Незнакомец вынул из папки рисунок.
— Вот, — сказал он, — первое путешествие по воздуху, предпринятое Пилатром де Розье и маркизом д'Арландом через четыре месяца после изобретения воздушного шара. Людовик Шестнадцатый не отпускал их в этот полет. Первыми воздухоплавателями должны были стать два приговоренных к смерти преступника. Это возмутило Пилатра де Розье, и он правдами и неправдами добился разрешения на полет. Тогда еще не была изобретена круглая площадка, окруженная бортами, в которой так удобно лежать под шаром. Аэронавтам приходилось неподвижно сидеть на противоположных концах площадки, которая вся была завалена сырой соломой. Под отверстием шара подвешивалась жаровня. Когда воздухоплаватели хотели взлететь, они подбрасывали в жаровню солому, рискуя при этом спалить весь аппарат. Подъемная сила шара возрастала, когда он наполнялся нагретым воздухом. Двадцать первого ноября тысяча семьсот восемьдесят третьего года отважные воздухоплаватели поднялись из парка Мюэтт, предоставленного дофином в их распоряжение. Аэростат величественно взмыл в высоту, некоторое время летел вдоль Лебединого острова, затем пролетел близ заставы Конференции. Потом, проплыв между куполом Дома инвалидов и Военным училищем, он стал приближаться к церкви св. Сульпиция. Тут аэронавты усилили огонь, пролетели над бульваром и спустились за заставой Анфер. Когда шар коснулся земли, из него вышел воздух, и пустой мешок, распластавшись, накрыл Пилатра де Розье, которого несколько мгновений не было видно.
— Дурное предзнаменование! — воскликнул я, невольно заинтересовавшись подробностями, столь близко меня касавшимися.
— Да, это предвещало катастрофу, в результате которой и погиб этот бедняга! — грустно промолвил незнакомец. — Ну, а вам не случалось терпеть аварию?
— Ни разу.
— Да что там говорить! Несчастья обрушиваются на нас и без всяких предзнаменований, — прибавил мои спутник.
Некоторое время он сидел молча.
Между тем мы направлялись к югу. Франкфурт уже давно исчез из поля нашего зрения.
— Мне кажется, надвигается гроза, — сказал молодой человек.
— Мы успеем спуститься до грозы, — ответил я.
— Зачем? Куда лучше подняться еще выше — тогда уж мы наверняка от нее уйдем.
И еще два мешка с балластом полетели за борт.

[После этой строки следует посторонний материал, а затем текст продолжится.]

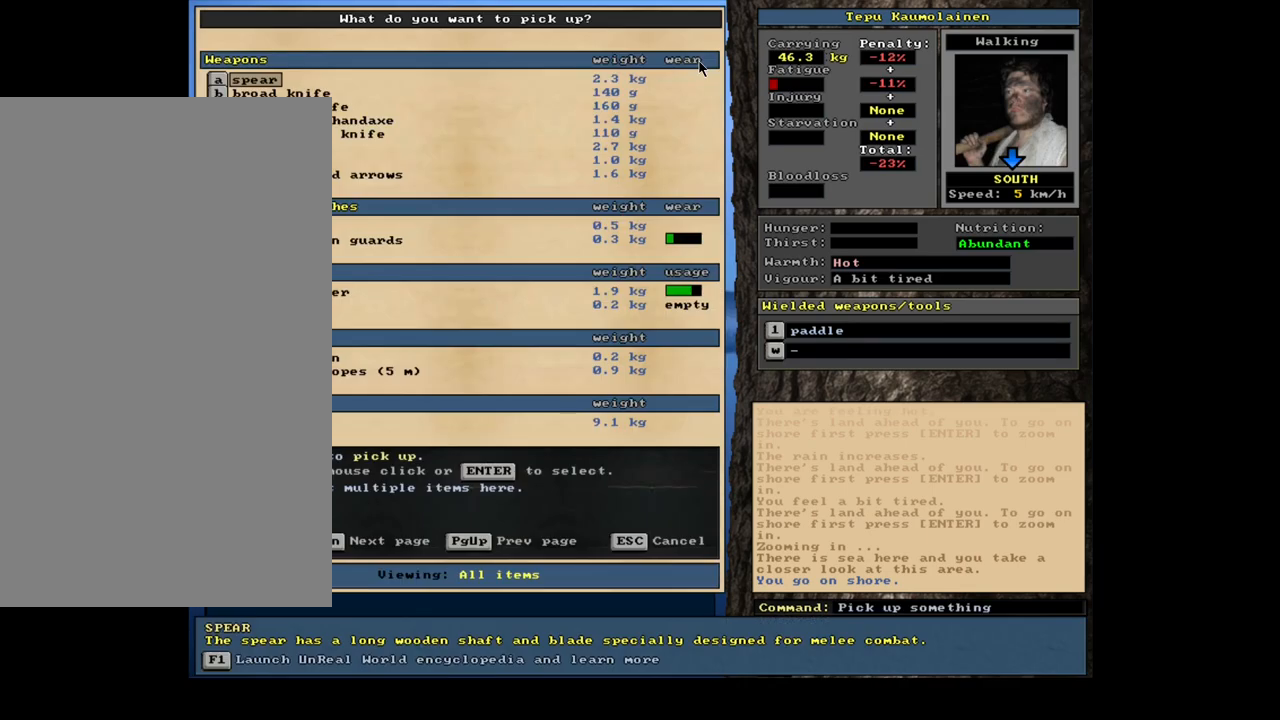
{"keys": [], "mouse": [], "events": []}
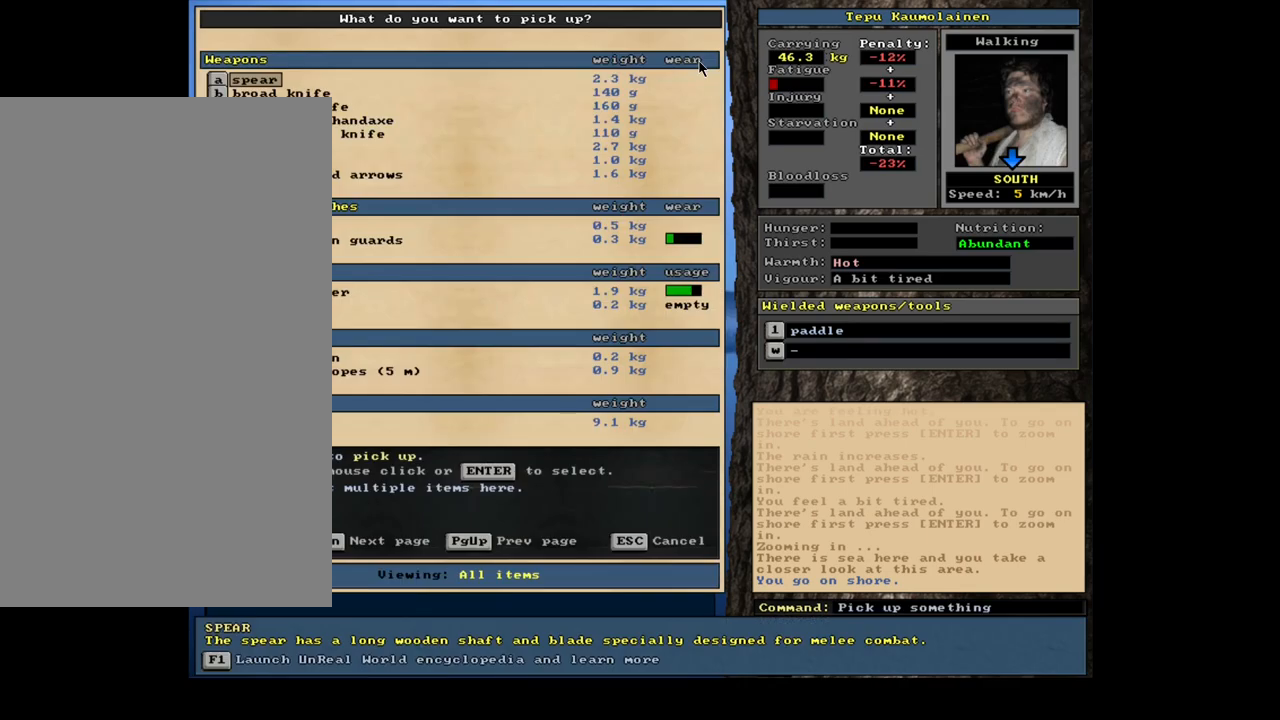
{"keys": [], "mouse": [], "events": [[83, "escape", "down"], [150, "escape", "up"]]}
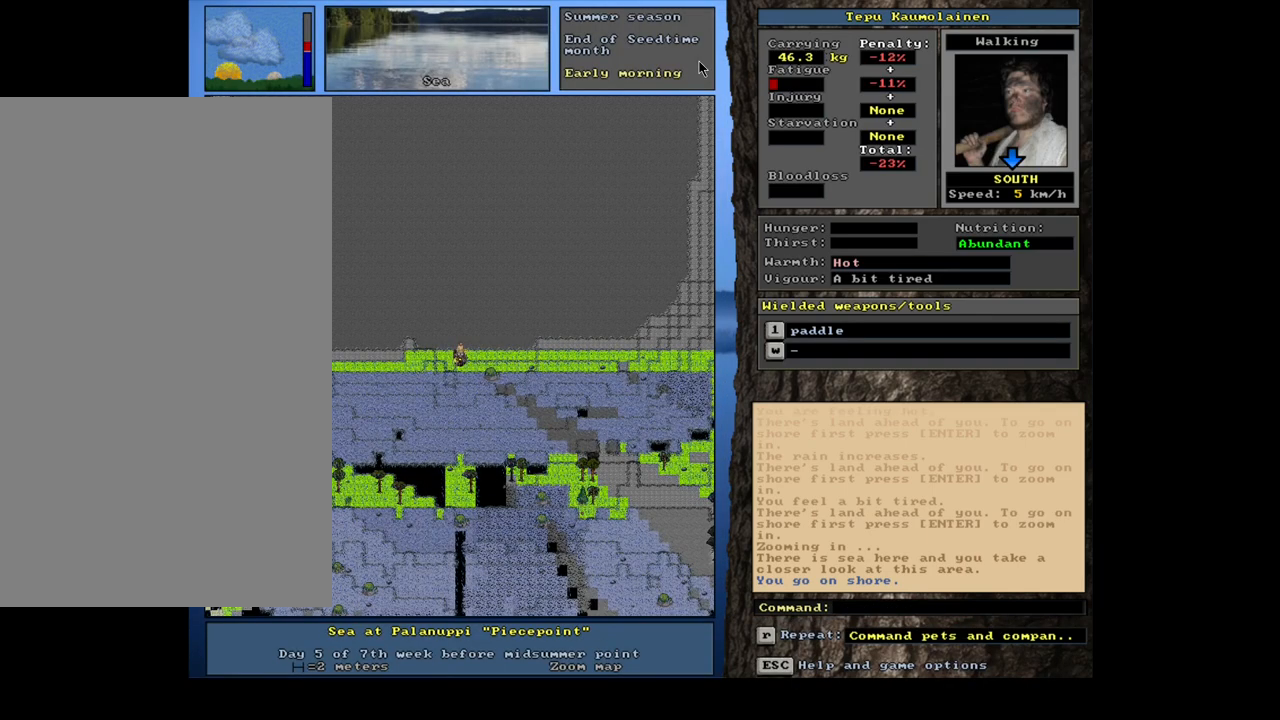
{"keys": ["d"], "mouse": [], "events": [[467, "d", "down"]]}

Шар стал быстро подниматься и остановился на высоте тысячи двухсот метров. Значительно похолодало. Но все же солнечные лучи, нагревая оболочку шара, вызывали расширение находящегося в ней газа, и его подъемная сила возрастала.
— Не бойтесь, — сказал незнакомец. — Человек может дышать даже на высоте трех тысяч пятисот сажен. Но я просил бы вас предоставить мне управление шаром.
Я хотел было встать, но сильная рука удержала меня, придавив к сиденью.
— Кто вы такой? — спросил я.
— Вы хотите знать мое имя? На что оно вам?
— Скажите, как вас зовут!
— Можете звать меня Геростратом или Эмпедоклом, — как вам больше нравится.
Такой ответ не обещал ничего хорошего. Да и вообще хладнокровие незнакомца мне казалось странным, и я не без тревоги задавал себе вопрос: с кем я имею дело?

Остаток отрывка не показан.